Все гости собрались в зале, и происходящая сцена явно забавляла присутствующих. Поставили второй стул, тётя с Полей пошушукались, согласовывая партии, и когда все были готовы учительница высоко подняла голову и, встретившись взглядом с Витей, кивнув ему, заиграла. Проиграли вступление, и Витя запел. Он пел по-настоящему красивым, сильным, чистым и хорошо поставленным высоким голосом и не как поют дети, а как поют опытные и понимающие музыку взрослые:
Полюшко, поле,
Полюшко, широко поле,
Едут по полю герои,
Эх, да Красной Армии герои.
Девушки плачут,
Девушкам сегодня грустно.
Милый, ты надолго уехал,
Эх, да милый в армию уехал.
Девушки, гляньте,
Гляньте на дорогу нашу,
Эх, вьётся да дальняя дорожка,
Эх, да развеселяя дорога.
Девушки, гляньте,
Мы с врагом войну вести готовы
Наши да кони быстроходны,
Эх, да наши шашки, пики остры.
Полюшко, поле,
Полюшко, широко поле,
Едут да по полю герои,
Эх, да Красной Армии герои.
Пусть же в станице
Дружная кипит, кипит работа
Мы – дозорные сегодня,
Эх, да мы сегодня часовые.
Девушки, гляньте,
Девушки, утрите слезы.
Пусть сильнее грянет песня,
Эх, да боевая наша песня!
Полюшко, поле,
Полюшко, широко поле,
Едут по полю герои,
Эх, да Красной Армии герои.
Полюшко, поле,
Полюшко, широко поле…
Со второго куплета женщина присоединилась к голосу Вити своим красивым, благородным, низким, грудным голосом и Витя, услышав, как бы оперся об него, стал более свободен, раскован. Так вот дуэтом под аккомпанемент они допели песню до конца.

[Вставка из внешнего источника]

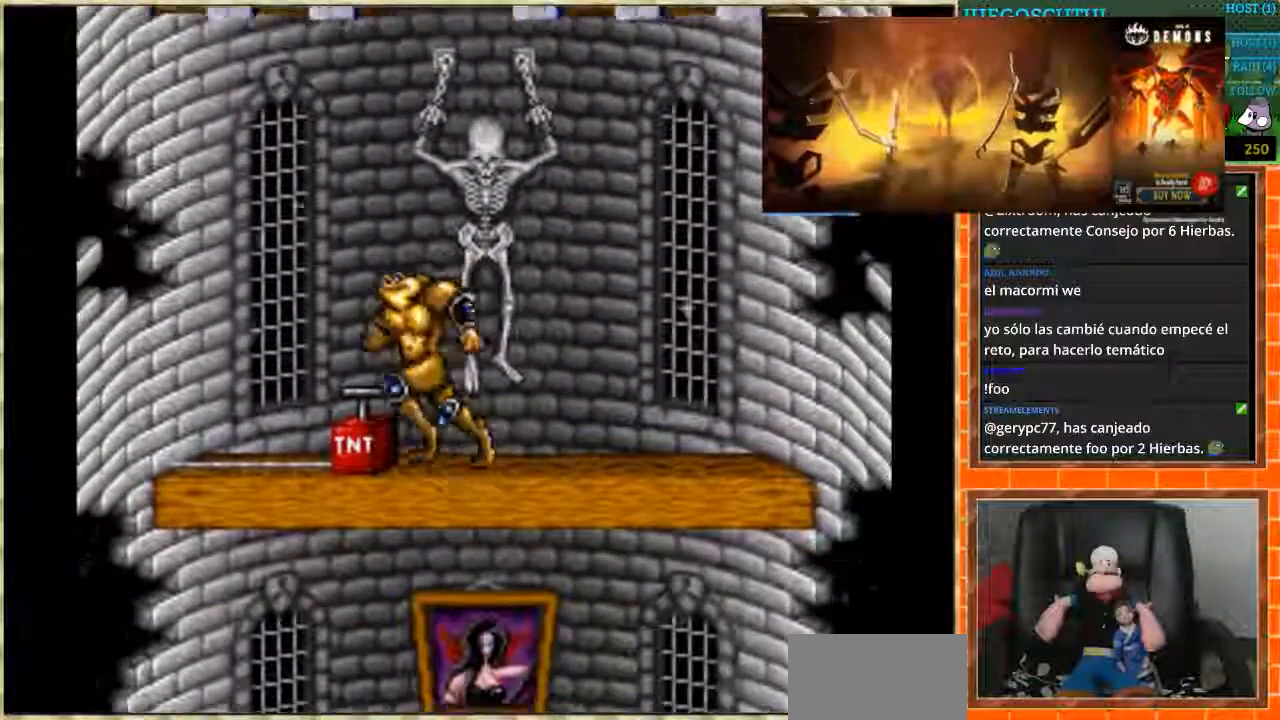
Gameplay with a controller (Nintendo layout); each line is a JSON object with the inputs held at the frame after it. "events" lists button and stick changes between this image and that frame as [ms after this image, input, new state], when the widget could be followed in between. Not read: L3 R3.
{"buttons": [], "events": [[100, "B", "down"], [200, "B", "up"]]}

Им хлопали, кто-то крикнул – Браво! многие подходили и пожимали руку Вите, благодарили его. Потом его усадили за стол, наложили в тарелку всякой еды, и все стали потихоньку прощаться и расходиться.
– Витя, а кто тебе помогал сделать переложение? – спросила женщина, сидя напротив него и наблюдая, как он ест.

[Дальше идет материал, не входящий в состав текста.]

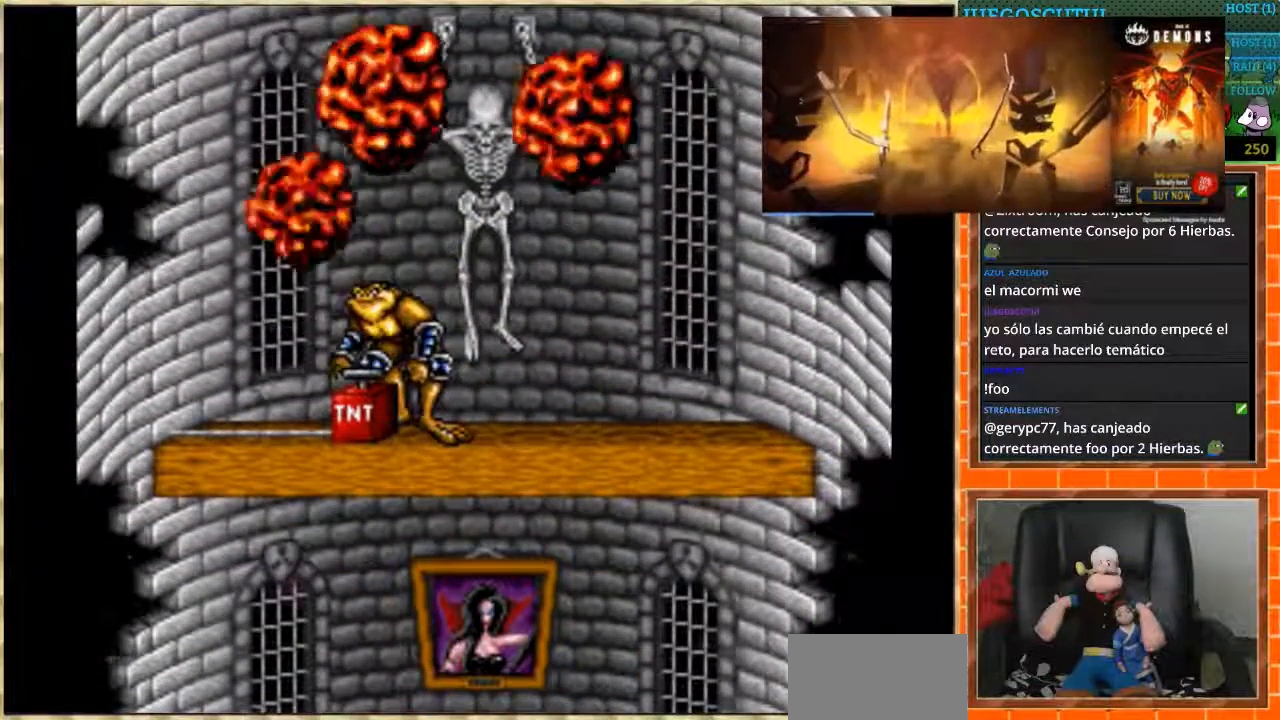
{"buttons": [], "events": [[234, "DPAD_RIGHT", "down"], [501, "DPAD_RIGHT", "up"]]}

– Никто, я сам… там, наверное, есть ошибки, но учительница сольфеджио заболела, и я не успел ей показать, – Витя говорил, не отвлекаясь от еды с набитым ртом.
– Да, пожалуй, там есть некоторые неточности, а откуда ты взял эту песню? – женщина внимательно смотрела на Витю без намёка на улыбку, видно было, что для неё это серьёзный вопрос.

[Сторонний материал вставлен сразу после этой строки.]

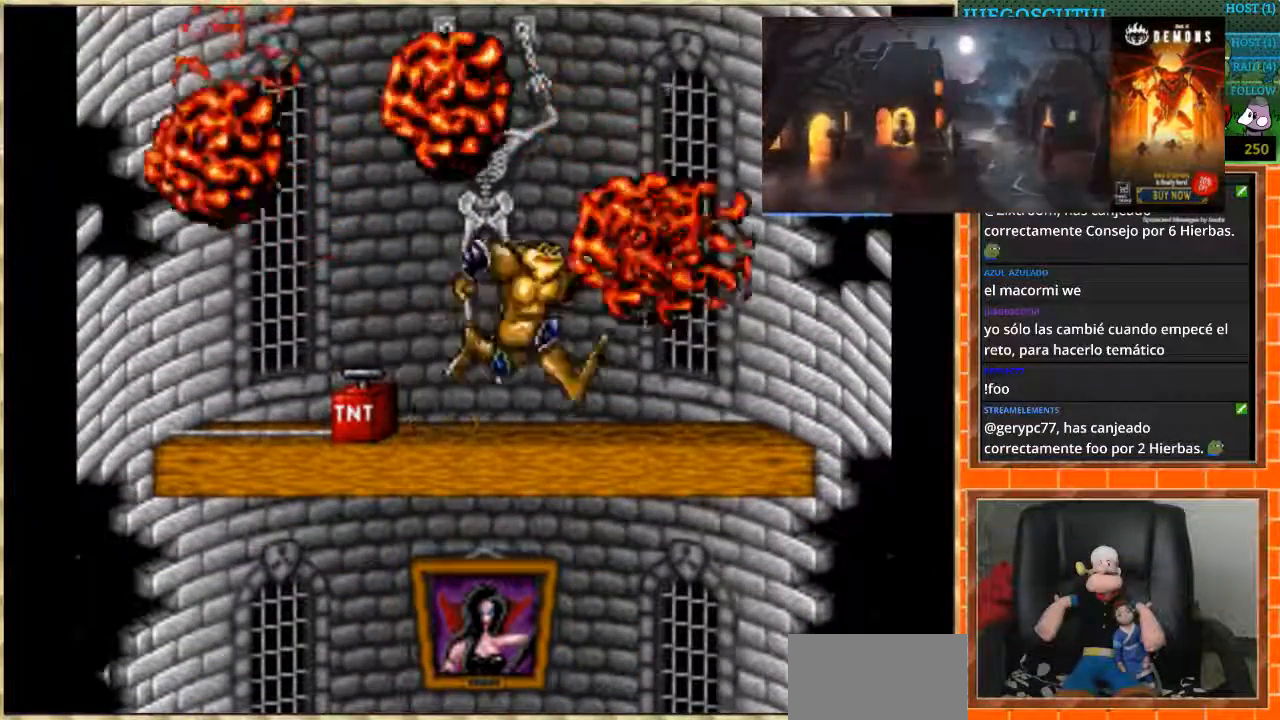
{"buttons": [], "events": [[66, "DPAD_LEFT", "down"], [166, "DPAD_LEFT", "up"]]}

– С пластинки, там какой-то мужской хор её пел, а слова нашёл в школьной библиотеке, сборник есть такой песен.
– Видимо хор Александрова, а почему ты выбрал тональность именно до минор, там же на пластинке другая?
– Не знаю…, так получилось… – Витя отвечал, не глядя ни на что и ни на кого кроме еды, автоматом.
– Виктор, а где ты живёшь, кто твои родители? – женщина, прищурившись, внимательно смотрела на него.
– У меня нет родителей, я в детдоме живу, – также на автомате ответил Витя, запихивая пальцами в рот очередной кусок торта.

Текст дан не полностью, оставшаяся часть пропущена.